Slower by what measure? Which benchmarks are you looking at? For processors in the same generation and series (i.e. comparing desktop processors against each other, not desktop vs. mobile), a Pentium Dual Core should be slower than an i5 by pretty much all performance measures. (Note, however, that clock speed has very little to do with performance, unless you’re comparing processors that are otherwise identical. E.g.
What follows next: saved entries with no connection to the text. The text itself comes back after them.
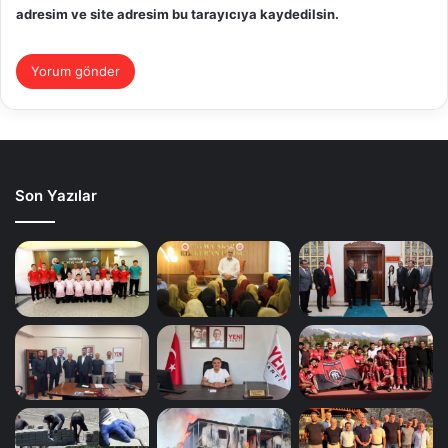
adresim ve site adresim bu tarayıcıya kaydedilsin.
Son Yazılar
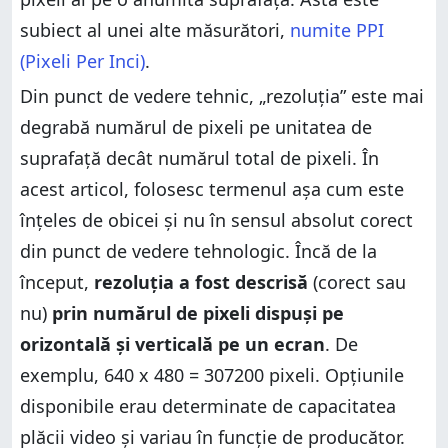
subiect al unei alte măsurători,
numite PPI
(Pixeli Per Inci)
.
Din punct de vedere tehnic, „rezoluția” este mai
degrabă numărul de pixeli pe unitatea de
suprafață decât numărul total de pixeli. În
acest articol, folosesc termenul așa cum este
înțeles de obicei și nu în sensul absolut corect
din punct de vedere tehnologic. Încă de la
început,
rezoluția a fost descrisă
(corect sau
nu)
prin numărul de pixeli dispuși pe
orizontală și verticală pe un ecran
. De
exemplu, 640 x 480 = 307200 pixeli. Opțiunile
disponibile erau determinate de capacitatea
plăcii video și variau în funcție de producător.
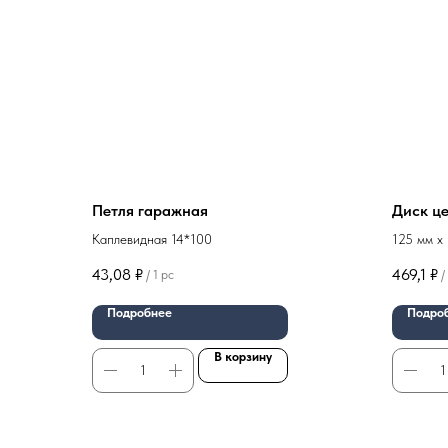
Петля гаражная
Диск це
Каплевидная 14*100
125 мм x 
УШМ) арт
43,08
₽
469,1
₽
/
1 pc
/
Подробнее
Подро
В корзину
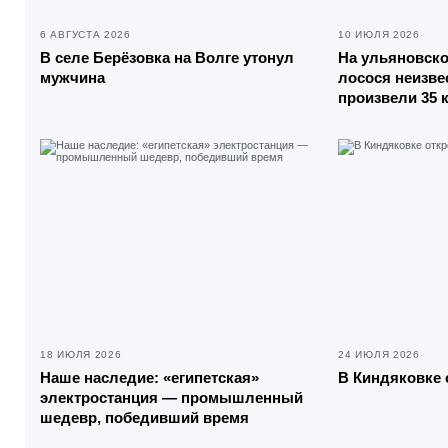
6 АВГУСТА 2026
10 ИЮЛЯ 2026
В селе Берёзовка на Волге утонул
На ульяновско
мужчина
лосося неизве
произвели 35 
18 ИЮЛЯ 2026
24 ИЮЛЯ 2026
Наше наследие: «египетская»
В Киндяковке
электростанция — промышленный
шедевр, победивший время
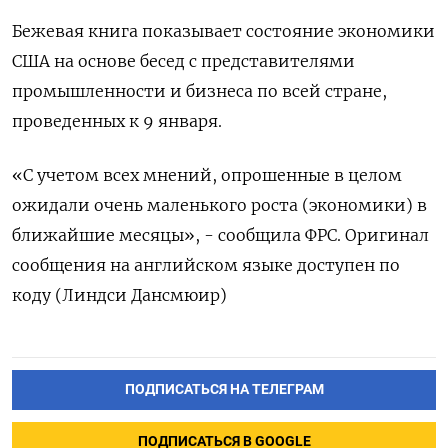
Бежевая книга показывает состояние экономики
США на основе бесед с представителями
промышленности и бизнеса по всей стране,
проведенных к 9 января.
«C учетом всех мнений, опрошенные в целом
ожидали очень маленького роста (экономики) в
ближайшие месяцы», - сообщила ФРС. Оригинал
сообщения на английском языке доступен по
коду (Линдси Дансмюир)
ПОДПИСАТЬСЯ НА ТЕЛЕГРАМ
ПОДПИСАТЬСЯ В GOOGLE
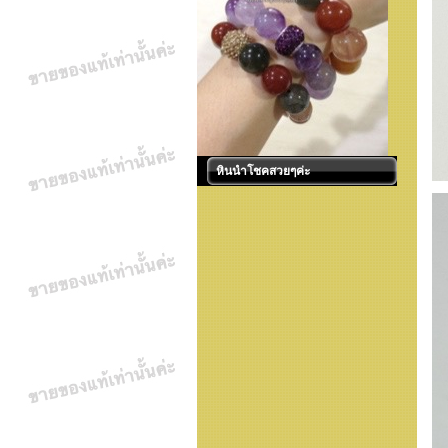
หินนำโชคสวยๆค่ะ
A Skylake core-i5 2.0GHz is faster than a Skylake core-i5 1.8 GHz, but it may or may not be faster than a Pentium Dual Core 2.4 GHz.)

Pentium, Celeron, Atom, Core-i3, Core-i5 and Core-i7 are all trademarked by Intel. Nobody else can use those names. Each processor model comes in several different variants, with different clock frequencies. A “Core i7” ranges from a 2-core 2.5GHz mobile (laptop) processor to a 4-core 4GHz desktop processor. But generally for a comparable line, a core i7 peforms better than a core i5, which performs better than a core i3, etc. I.e. a laptop with a low voltage “U” series core-i7 processor is faster than one with a “U” series core-i5, but it may be slower than an i5 desktop.

Sheesh, go check out modern laptops. A 2GB RAM, 32GB storage with a CherryTrail (Atom) processor is the minimum requirement. With a microSD expansion slot, then you can increase the memory cheaply. You can buy such a desktop (without screen) for $99 such as the Kangaroo, and a laptop for under $169.

Here is the Minecraft recommended(not minimum) specs:
Recommended Requirements:
•CPU: Intel Core i3 or AMD Athlon II (K10) 2.8 GHz
•RAM: 4GB
•GPU: GeForce 2xx Series or AMD Radeon HD 5xxx Series (Excluding Integrated Chipsets) with OpenGL 3.3
•HDD: 1GB
•Latest release of Java 8 from java.com

You can get a 4GB and 500GB hard drive for $199.

I would highly recommend buying a Microsoft Signature Image PC (definitely available in person or on line from the MSFT store). This is a clean image PC without all the crapware installed. To me, it is totally worth not having to go in and delete all the crapware that brand makers generally ship with their PCs. (Full disclosure: I am recently ex MSFT employee and still recommend the Microsoft Store and the Microsoft Signature Image PC’s as by far the best choice to get a good clean PC. I’m actually not sure but if you can get a Microsoft Signature Image PC from Best Buy or anywhere else, that’s equivalent. If you didn’t know, PC brands get $5 or so from Norton anti virus or any of the other junk they pre-install, and this usually is not optimized and bogs down a new PC’s performance. And I’m no longer employed by MSFT but still 100% recommend you get a Signature Image PC from whatever source you want.)